* [The request]: Retype the naming lines of every record below word for word, leaving the pictures out of your answer.

* [Records supplied]:

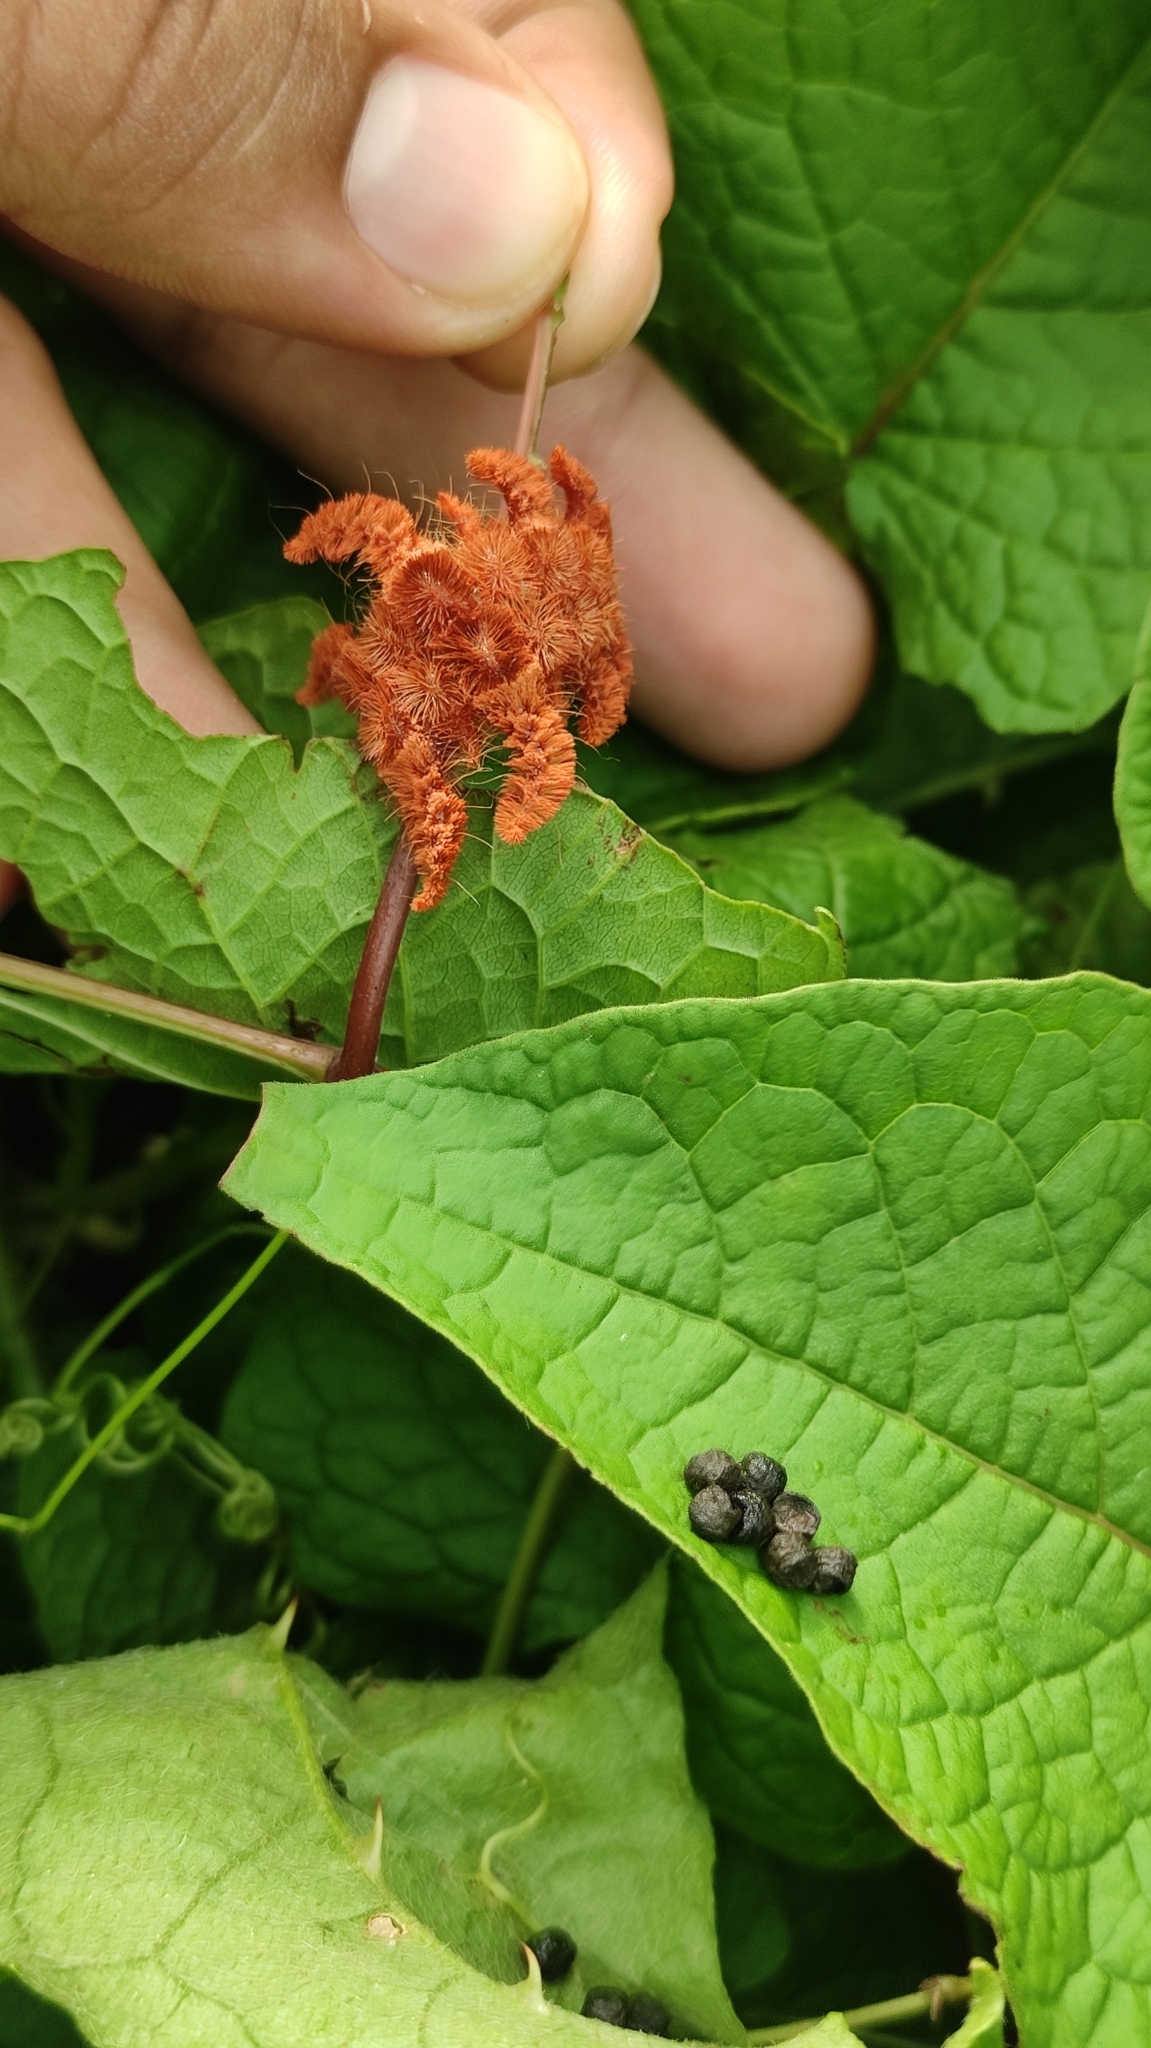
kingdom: Animalia
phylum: Arthropoda
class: Insecta
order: Lepidoptera
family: Limacodidae
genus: Phobetron
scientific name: Phobetron hipparchia
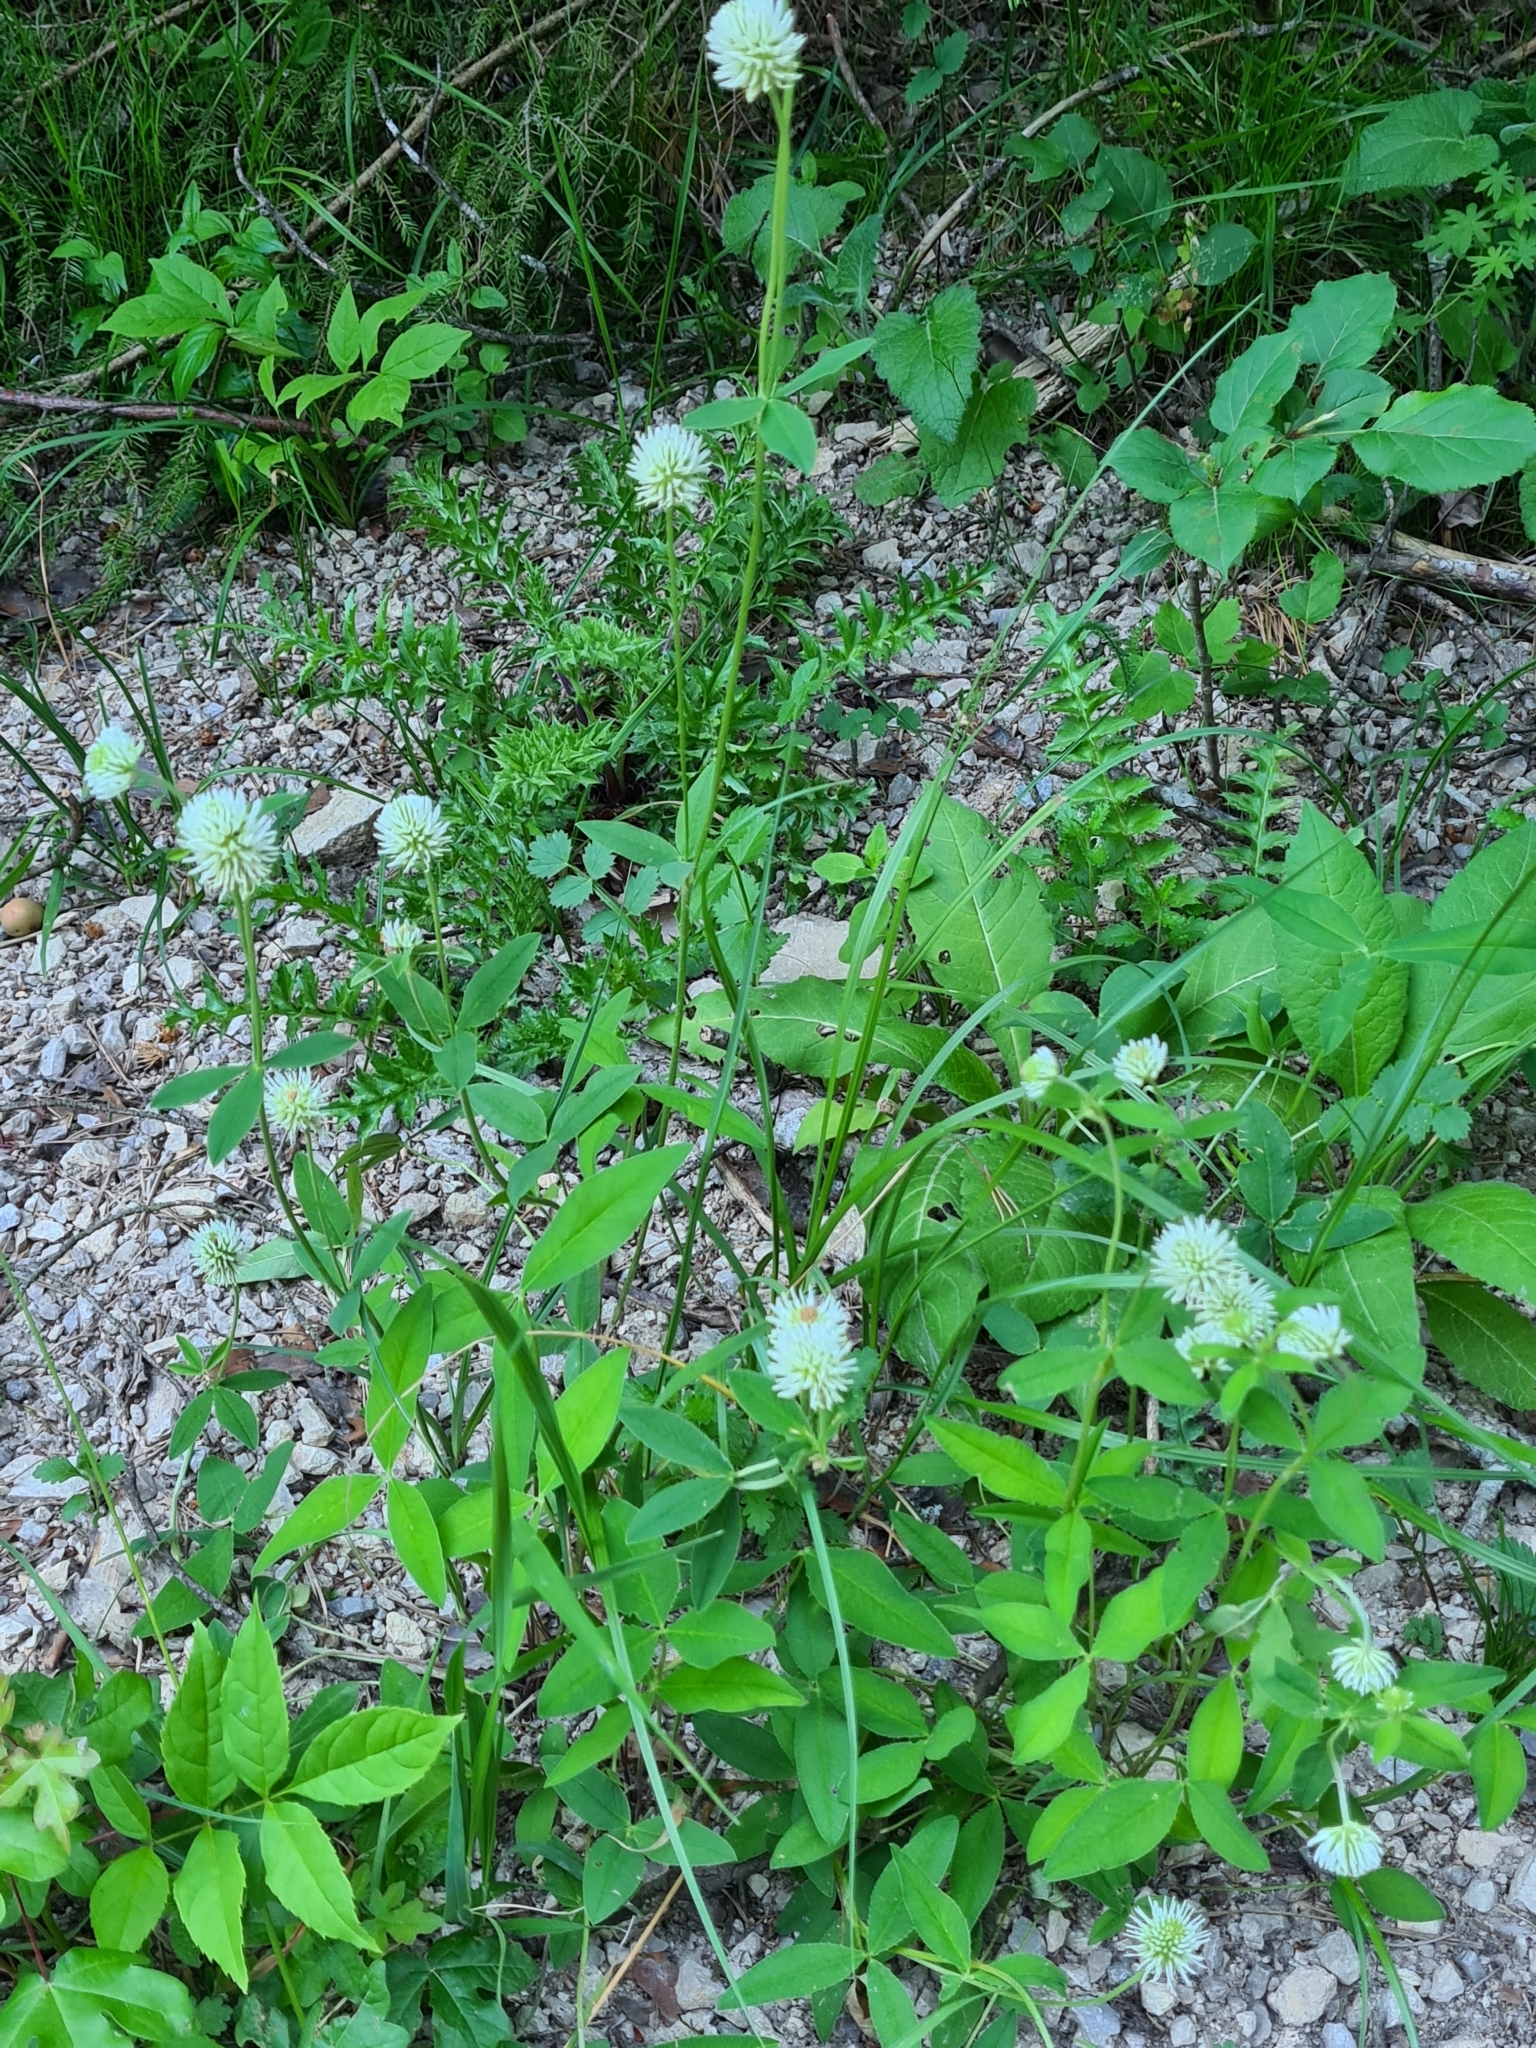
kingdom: Plantae
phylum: Tracheophyta
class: Magnoliopsida
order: Fabales
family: Fabaceae
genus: Trifolium
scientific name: Trifolium montanum
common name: Mountain clover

* [The solution]:
kingdom: Animalia
phylum: Arthropoda
class: Insecta
order: Lepidoptera
family: Limacodidae
genus: Phobetron
scientific name: Phobetron hipparchia
kingdom: Plantae
phylum: Tracheophyta
class: Magnoliopsida
order: Fabales
family: Fabaceae
genus: Trifolium
scientific name: Trifolium montanum
common name: Mountain clover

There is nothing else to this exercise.